Baby Ehab has a piece of Cut and Stick with an array $ a $ of length $ n $ written on it. He plans to grab a pair of scissors and do the following to it: - pick a range $ (l, r) $ and cut out every element $ a_l $ , $ a_{l + 1} $ , ..., $ a_r $ in this range; - stick some of the elements together in the same order they were in the array; - end up with multiple pieces, where every piece contains some of the elements and every element belongs to some piece. More formally, he partitions the sequence $ a_l $ , $ a_{l + 1} $ , ..., $ a_r $ into subsequences. He thinks a partitioning is beautiful if for every piece (subsequence) it holds that, if it has length $ x $ , then no value occurs strictly more than $ \lceil \frac{x}{2} \rceil $ times in it. He didn't pick a range yet, so he's wondering: for $ q $ ranges $ (l, r) $ , what is the minimum number of pieces he needs to partition the elements $ a_l $ , $ a_{l + 1} $ , ..., $ a_r $ into so that the partitioning is beautiful. A sequence $ b $ is a subsequence of an array $ a $ if $ b $ can be obtained from $ a $ by deleting some (possibly zero) elements. Note that it does not have to be contiguous.

输入输出格式

输入格式

The first line contains two integers $ n $ and $ q $ ( $ 1 \le n,q \le 3 \cdot 10^5 $ ) — the length of the array $ a $ and the number of queries. The second line contains $ n $ integers $ a_1 $ , $ a_2 $ , ..., $ a_{n} $ ( $ 1 \le a_i \le n $ ) — the elements of the array $ a $ . Each of the next $ q $ lines contains two integers $ l $ and $ r $ ( $ 1 \le l \le r \le n $ ) — the range of this query.

输出格式

For each query, print the minimum number of subsequences you need to partition this range into so that the partitioning is beautiful.
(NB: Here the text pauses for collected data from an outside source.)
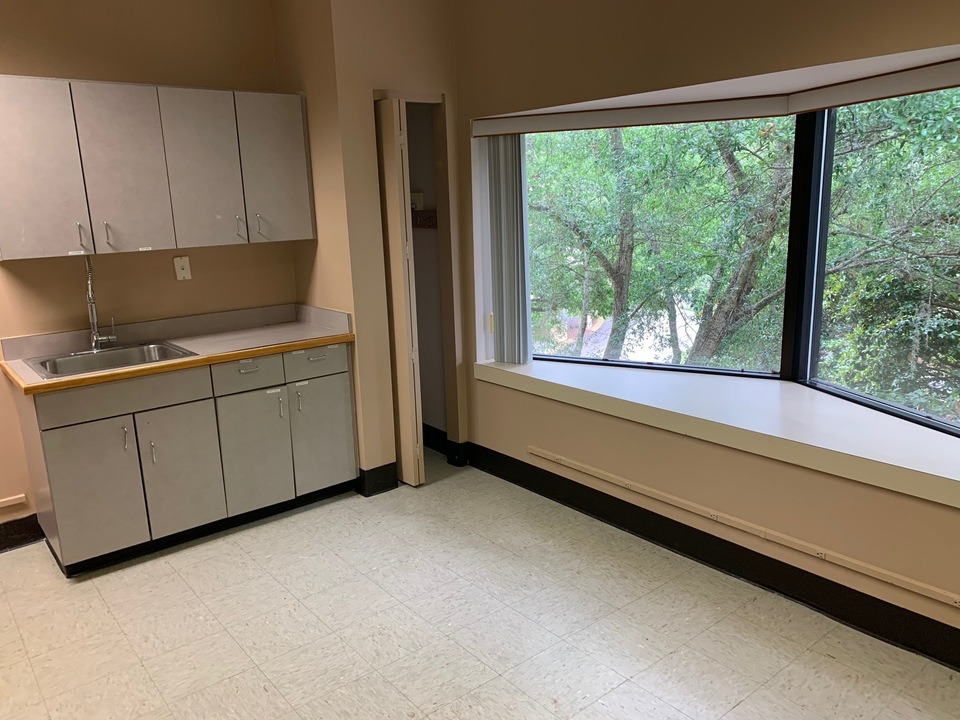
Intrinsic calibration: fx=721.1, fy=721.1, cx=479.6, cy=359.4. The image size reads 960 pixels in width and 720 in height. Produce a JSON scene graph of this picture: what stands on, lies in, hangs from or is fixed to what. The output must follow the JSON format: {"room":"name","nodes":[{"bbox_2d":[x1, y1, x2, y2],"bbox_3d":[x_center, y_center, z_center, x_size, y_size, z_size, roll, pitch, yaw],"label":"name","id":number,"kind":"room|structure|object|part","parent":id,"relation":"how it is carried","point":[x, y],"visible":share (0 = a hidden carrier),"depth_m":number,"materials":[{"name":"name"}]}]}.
{"room":"kitchen","nodes":[
{"label":"kitchen","id":0,"kind":"room"},
{"bbox_2d":[1,0,296,536],"bbox_3d":[-2.447,-0.461,3.160,3.680,2.831,0.144,-12,17,-38],"label":"back wall","id":1,"kind":"structure","parent":0,"point":[44,65],"depth_m":3.58,"materials":[{"name":"beige paint"}]},
{"bbox_2d":[0,494,26,509],"bbox_3d":[-2.450,0.724,3.247,0.684,0.038,0.024,-12,17,-38],"label":"wall trim","id":2,"kind":"object","parent":1,"relation":"attached to","point":[10,503],"visible":0.99,"depth_m":3.42,"materials":[{"name":"white"}]},
{"bbox_2d":[0,514,44,551],"bbox_3d":[-2.933,0.986,2.959,2.074,0.134,0.020,-12,17,-38],"label":"baseboard","id":3,"kind":"structure","parent":1,"relation":"attached to","point":[14,521],"depth_m":3.50,"materials":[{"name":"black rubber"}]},
{"bbox_2d":[1,75,313,260],"bbox_3d":[-1.577,-0.923,3.507,1.386,0.750,0.344,-12,17,-38],"label":"upper cabinet","id":4,"kind":"object","parent":1,"relation":"attached to","point":[16,249],"visible":0.99,"depth_m":3.32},
{"bbox_2d":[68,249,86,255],"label":"label","id":5,"kind":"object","parent":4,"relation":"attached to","point":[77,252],"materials":[{"name":"white paper"}]},
{"bbox_2d":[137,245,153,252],"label":"label","id":6,"kind":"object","parent":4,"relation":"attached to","point":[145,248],"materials":[{"name":"white paper"}]},
{"bbox_3d":[-1.922,-0.791,3.083,0.346,0.738,0.064,-12,17,-38],"label":"cabinet door","id":7,"kind":"part","parent":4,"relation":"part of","materials":[{"name":"grey laminate"}]},
{"bbox_3d":[-1.796,-0.555,3.256,0.019,0.115,0.040,-12,17,-38],"label":"handle","id":8,"kind":"part","parent":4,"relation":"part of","materials":[{"name":"silver metal"}]},
{"bbox_3d":[-1.710,-0.577,3.315,0.017,0.111,0.037,-12,17,-38],"label":"handle","id":9,"kind":"part","parent":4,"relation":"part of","materials":[{"name":"silver metal"}]},
{"bbox_3d":[-1.617,-0.849,3.319,0.329,0.739,0.078,-12,17,-38],"label":"door","id":10,"kind":"part","parent":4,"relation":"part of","materials":[{"name":"grey laminate"}]},
{"bbox_3d":[-1.337,-0.911,3.513,0.331,0.755,0.111,-12,17,-38],"label":"cabinet door","id":11,"kind":"part","parent":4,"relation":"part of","materials":[{"name":"grey laminate"}]},
{"bbox_3d":[-1.225,-0.675,3.676,0.022,0.124,0.042,-12,17,-38],"label":"handle","id":12,"kind":"part","parent":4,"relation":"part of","materials":[{"name":"metal"}]},
{"bbox_3d":[-1.154,-0.701,3.762,0.019,0.117,0.039,-12,17,-38],"label":"handle","id":13,"kind":"part","parent":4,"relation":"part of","materials":[{"name":"silver metal"}]},
{"bbox_3d":[-1.054,-0.983,3.755,0.322,0.749,0.066,-12,17,-38],"label":"door","id":14,"kind":"part","parent":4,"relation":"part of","materials":[{"name":"grey laminate"}]},
{"bbox_2d":[173,256,191,280],"bbox_3d":[-1.562,-0.480,3.785,0.071,0.119,0.019,-12,17,-38],"label":"wall outlet","id":15,"kind":"object","parent":1,"relation":"attached to","point":[185,267],"visible":0.99,"depth_m":3.78,"materials":[{"name":"plastic"}]},
{"bbox_2d":[272,0,466,490],"bbox_3d":[-0.559,-0.744,4.177,0.774,2.807,0.747,-12,17,-38],"label":"closet wall","id":16,"kind":"structure","parent":0,"point":[370,85],"depth_m":3.78,"materials":[{"name":"beige paint"}]},
{"bbox_2d":[355,462,398,496],"bbox_3d":[-0.608,0.650,4.068,0.213,0.139,0.232,-12,17,-38],"label":"baseboard","id":17,"kind":"structure","parent":16,"relation":"attached to","point":[388,464],"depth_m":3.98,"materials":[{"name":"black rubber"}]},
{"bbox_2d":[374,97,423,486],"bbox_3d":[-0.512,-0.333,3.991,0.086,2.046,0.453,-12,17,-38],"label":"folding door","id":18,"kind":"structure","parent":16,"relation":"in","point":[388,212],"depth_m":3.84,"materials":[{"name":"beige"}]},
{"bbox_2d":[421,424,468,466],"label":"baseboard","id":19,"kind":"structure","parent":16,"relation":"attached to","point":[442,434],"depth_m":4.52,"materials":[{"name":"black rubber"}]},
{"bbox_2d":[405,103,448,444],"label":"closet","id":20,"kind":"structure","parent":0,"point":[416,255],"depth_m":4.44,"materials":[{"name":"paint"}]},
{"bbox_2d":[409,192,423,209],"bbox_3d":[-0.400,-0.941,4.291,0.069,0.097,0.109,-12,17,-38],"label":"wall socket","id":21,"kind":"object","parent":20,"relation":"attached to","point":[412,194],"visible":0.54,"depth_m":4.27,"materials":[{"name":"white"}]},
{"bbox_2d":[411,209,437,228],"bbox_3d":[-0.376,-0.842,4.317,0.076,0.100,0.551,-12,17,-38],"label":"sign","id":22,"kind":"object","parent":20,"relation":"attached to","point":[430,216],"visible":0.43,"depth_m":4.32,"materials":[{"name":"brown wood"}]},
{"bbox_2d":[1,452,958,719],"bbox_3d":[-0.541,1.270,1.939,4.477,0.103,5.501,-12,17,-38],"label":"floor","id":23,"kind":"structure","parent":0,"point":[750,700],"depth_m":2.72,"materials":[{"name":"beige tile"}]},
{"bbox_2d":[11,341,360,576],"bbox_3d":[-1.417,0.395,3.687,1.508,0.866,0.617,-12,17,-38],"label":"base cabinet","id":24,"kind":"object","parent":23,"relation":"on","point":[58,462],"visible":0.85,"depth_m":3.38,"materials":[{"name":"grey laminate"}]},
{"bbox_3d":[-1.731,0.597,3.256,0.355,0.596,0.049,-12,17,-38],"label":"cabinet door","id":25,"kind":"part","parent":24,"relation":"part of","materials":[{"name":"grey laminate"}]},
{"bbox_3d":[-1.607,0.157,3.260,0.651,0.141,0.030,-12,17,-38],"label":"drawer","id":26,"kind":"part","parent":24,"relation":"part of","materials":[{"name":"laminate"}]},
{"bbox_3d":[-1.605,0.361,3.266,0.016,0.124,0.036,-12,17,-38],"label":"handle","id":27,"kind":"part","parent":24,"relation":"part of","materials":[{"name":"silver metal"}]},
{"bbox_3d":[-1.518,0.423,3.350,0.017,0.132,0.037,-12,17,-38],"label":"handle","id":28,"kind":"part","parent":24,"relation":"part of","materials":[{"name":"silver metal"}]},
{"bbox_2d":[1,302,354,394],"bbox_3d":[-1.466,-0.099,3.591,1.538,0.124,0.724,-12,17,-38],"label":"countertop","id":29,"kind":"structure","parent":24,"relation":"on","point":[251,353],"depth_m":3.63,"materials":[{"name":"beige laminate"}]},
{"bbox_2d":[24,340,197,379],"bbox_3d":[-1.711,0.073,3.353,0.637,0.167,0.520,-12,17,-38],"label":"sink","id":30,"kind":"object","parent":29,"relation":"in","point":[66,362],"visible":0.54,"depth_m":3.45,"materials":[{"name":"silver metal"}]},
{"bbox_2d":[84,254,117,350],"bbox_3d":[-1.849,-0.278,3.452,0.177,0.477,0.209,-12,17,-38],"label":"faucet","id":31,"kind":"object","parent":30,"relation":"on","point":[92,303],"visible":1,"depth_m":3.47,"materials":[{"name":"silver metal"}]},
{"bbox_2d":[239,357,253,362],"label":"label","id":32,"kind":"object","parent":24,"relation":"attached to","point":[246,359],"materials":[{"name":"white paper"}]},
{"bbox_2d":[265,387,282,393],"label":"label","id":33,"kind":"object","parent":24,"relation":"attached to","point":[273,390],"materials":[{"name":"white paper"}]},
{"bbox_3d":[-1.431,0.534,3.475,0.339,0.601,0.051,-12,17,-38],"label":"cabinet door","id":34,"kind":"part","parent":24,"relation":"part of","materials":[{"name":"grey laminate"}]},
{"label":"drawer pull","id":35,"kind":"part","parent":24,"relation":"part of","materials":[{"name":"metal"}]},
{"bbox_3d":[-1.157,0.075,3.609,0.342,0.152,0.036,-12,17,-38],"label":"drawer","id":36,"kind":"part","parent":24,"relation":"part of","materials":[{"name":"grey laminate"}]},
{"bbox_3d":[-1.141,0.470,3.693,0.342,0.592,0.047,-12,17,-38],"label":"cabinet door","id":37,"kind":"part","parent":24,"relation":"part of","materials":[{"name":"grey laminate"}]},
{"bbox_3d":[-1.033,0.250,3.752,0.017,0.125,0.035,-12,17,-38],"label":"handle","id":38,"kind":"part","parent":24,"relation":"part of","materials":[{"name":"silver metal"}]},
{"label":"handle","id":39,"kind":"part","parent":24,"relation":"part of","materials":[{"name":"silver metal"}]},
{"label":"drawer pull","id":40,"kind":"part","parent":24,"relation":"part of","materials":[{"name":"silver metal"}]},
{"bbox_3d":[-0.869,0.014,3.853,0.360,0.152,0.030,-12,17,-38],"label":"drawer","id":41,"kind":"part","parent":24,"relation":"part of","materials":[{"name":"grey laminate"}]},
{"bbox_3d":[-0.855,0.412,3.937,0.319,0.583,0.044,-12,17,-38],"label":"door","id":42,"kind":"part","parent":24,"relation":"part of","materials":[{"name":"grey laminate"}]},
{"bbox_2d":[451,0,959,659],"bbox_3d":[1.226,-0.429,2.671,0.233,2.794,4.579,-12,17,-38],"label":"window wall","id":43,"kind":"structure","parent":0,"point":[955,521],"depth_m":2.99,"materials":[{"name":"beige paint"}]},
{"bbox_2d":[468,441,959,671],"bbox_3d":[1.274,0.887,2.785,0.018,0.133,4.117,-12,17,-38],"label":"baseboard","id":44,"kind":"structure","parent":43,"relation":"attached to","point":[529,487],"depth_m":2.98,"materials":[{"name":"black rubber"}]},
{"bbox_2d":[472,357,959,508],"bbox_3d":[1.101,0.227,3.186,0.627,0.107,3.002,-12,17,-38],"label":"window sill","id":45,"kind":"structure","parent":43,"relation":"attached to","point":[555,382],"depth_m":2.95,"materials":[{"name":"white paint"}]},
{"bbox_2d":[472,49,959,136],"bbox_3d":[1.079,-1.054,2.909,0.650,0.096,2.975,-12,17,-38],"label":"blind valance","id":46,"kind":"object","parent":43,"relation":"attached to","point":[893,93],"visible":0.97,"depth_m":3.04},
{"bbox_2d":[486,135,530,363],"bbox_3d":[0.157,-0.607,3.944,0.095,1.239,0.283,-12,17,-38],"label":"vertical blind","id":47,"kind":"object","parent":46,"relation":"hanging from","point":[505,317],"visible":0.93,"depth_m":3.91,"materials":[{"name":"grey fabric"}]},
{"bbox_2d":[509,87,959,444],"bbox_3d":[1.237,-0.494,3.098,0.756,1.318,3.186,-12,17,-38],"label":"bay window","id":48,"kind":"structure","parent":43,"relation":"in","point":[925,420],"depth_m":3.29,"materials":[{"name":"glass"}]},
{"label":"mullion","id":49,"kind":"part","parent":48,"relation":"part of","materials":[{"name":"black metal"}]},
{"bbox_2d":[528,447,959,609],"bbox_3d":[1.158,0.702,2.826,0.035,0.056,2.930,-12,17,-38],"label":"cable raceway","id":50,"kind":"object","parent":43,"relation":"attached to","point":[819,555],"visible":1,"depth_m":2.84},
{"bbox_2d":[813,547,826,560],"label":"outlet","id":51,"kind":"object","parent":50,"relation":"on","point":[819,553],"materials":[{"name":"beige plastic"}]},
{"label":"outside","id":52,"kind":"structure","parent":0,"visible":0},
{"label":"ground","id":53,"kind":"structure","parent":52,"visible":0},
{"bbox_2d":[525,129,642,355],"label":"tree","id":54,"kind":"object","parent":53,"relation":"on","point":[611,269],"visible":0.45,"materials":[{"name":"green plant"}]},
{"bbox_2d":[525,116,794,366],"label":"tree","id":55,"kind":"object","parent":53,"relation":"on","point":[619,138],"visible":0.42,"depth_m":8.74,"materials":[{"name":"green plant"}]},
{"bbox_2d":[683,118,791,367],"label":"tree","id":56,"kind":"object","parent":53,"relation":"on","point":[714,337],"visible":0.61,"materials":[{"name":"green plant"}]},
{"bbox_2d":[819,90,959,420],"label":"tree","id":57,"kind":"object","parent":53,"relation":"on","point":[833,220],"visible":0.67,"depth_m":6.14,"materials":[{"name":"green plant"}]}
]}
We can prove such partitioning always exists.

输入输出样例

输入样例 #1

6 2
1 3 2 3 3 2
1 6
2 5

输出样例 #1

1
2

说明

In the first query, you can just put the whole array in one subsequence, since its length is $ 6 $ , and no value occurs more than $ 3 $ times in it. In the second query, the elements of the query range are $ [3,2,3,3] $ . You can't put them all in one subsequence, since its length is $ 4 $ , and $ 3 $ occurs more than $ 2 $ times. However, you can partition it into two subsequences: $ [3] $ and $ [2,3,3] $ .